Labor Market & Graduate Unemployment (2025–2026)
The job market for the Class of 2026 is projected to be “flat,” with employers projecting only a 1.6% increase in hiring compared to 2025.
- Unemployment Rates: While the unemployment rate for experienced bachelor’s degree holders (age 25+) remains low at 2.5%, recent graduates (ages 22–27) face a much higher rate of 5.3%.
- Underemployment: Approximately 42.5% of recent graduates are underemployed, the highest level since 2020.
- Major-Specific Outcomes:
- Lowest Unemployment: Nursing (1.42%), Agriculture (1.25%), and Special Education (0.95%) lead in job security.
- Highest Underemployment: Criminal Justice (67.2%) and Performing Arts (62.3%) have the highest rates of graduates working in jobs that do not require a degree.
- Unexpected STEM Shifts: Computer Science graduates now face a 6.1% unemployment rate, challenging the long-held assumption of automatic STEM job security.
Historical Trends & Demographics
Higher education enrollment has seen a gradual decline over the last decade, though projections suggest a rebound by 2031.
- Enrollment Shift: Between 2012 and 2022, the enrollment rate for 18- to 24-year-olds dropped from 41% to 39%.
- Gender Gap: Females consistently outpace males in enrollment; as of 2021, women made up 58% of total undergraduate enrollment.
- Elite Expansion: In a reversal of decades of tightening selectivity, elite institutions are poised to increase class sizes in 2026 (e.g., Columbia is weighing a 20% expansion) to offset international enrollment declines and research funding cuts.
Workforce Skills & Higher Education Trends
Universities are overhauling strategic plans to make career placement the core Key Performance Indicator (KPI).
- Skills-Based Hiring: Nearly 70% of employers now use skills-based hiring, prioritizing what a candidate can do over where they earned their degree.
- Micro-credentials: 89% of students favor short, stackable credentials, and 51% of global leaders have already incorporated these into their institutions.
- The AI Mandate: By 2026, AI is no longer a “pilot project” but a fundamental part of teaching and assessment, forcing institutions to upgrade policies to keep pace with the 50% of students who already use AI tools regularly.
Future Access: Online & Hybrid Education
The global education market is set to reach $10 trillion by 2030, driven largely by technology-enabled re-skilling.
- Market Growth: The global online education market is expected to reach $180.29 billion by 2030, growing at a CAGR of 23.12%.

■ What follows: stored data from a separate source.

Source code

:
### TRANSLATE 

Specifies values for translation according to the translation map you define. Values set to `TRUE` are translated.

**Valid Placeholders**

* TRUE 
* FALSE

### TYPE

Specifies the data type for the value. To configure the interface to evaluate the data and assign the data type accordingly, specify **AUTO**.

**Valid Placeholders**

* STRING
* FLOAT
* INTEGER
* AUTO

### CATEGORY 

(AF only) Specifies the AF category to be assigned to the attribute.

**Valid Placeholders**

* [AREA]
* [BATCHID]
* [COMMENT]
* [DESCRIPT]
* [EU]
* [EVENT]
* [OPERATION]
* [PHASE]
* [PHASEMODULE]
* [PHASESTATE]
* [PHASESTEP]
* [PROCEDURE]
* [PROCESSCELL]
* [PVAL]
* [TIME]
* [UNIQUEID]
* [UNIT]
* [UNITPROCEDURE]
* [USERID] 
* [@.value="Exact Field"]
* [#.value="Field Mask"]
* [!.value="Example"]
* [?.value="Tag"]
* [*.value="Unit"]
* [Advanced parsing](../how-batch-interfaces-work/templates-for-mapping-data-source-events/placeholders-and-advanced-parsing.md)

- Graduate Education: Fully online study has become the norm for older students; 42% of graduate enrollment was fully online in 2023, with projections reaching 55% by 2030.
- Hybrid Preference: 49% of students now prefer a hybrid/high-flex format over fully in-person instruction.
- Regional Drivers: Asia and Africa are the driving forces behind post-secondary expansion, with an additional 350 million graduates expected by 2030.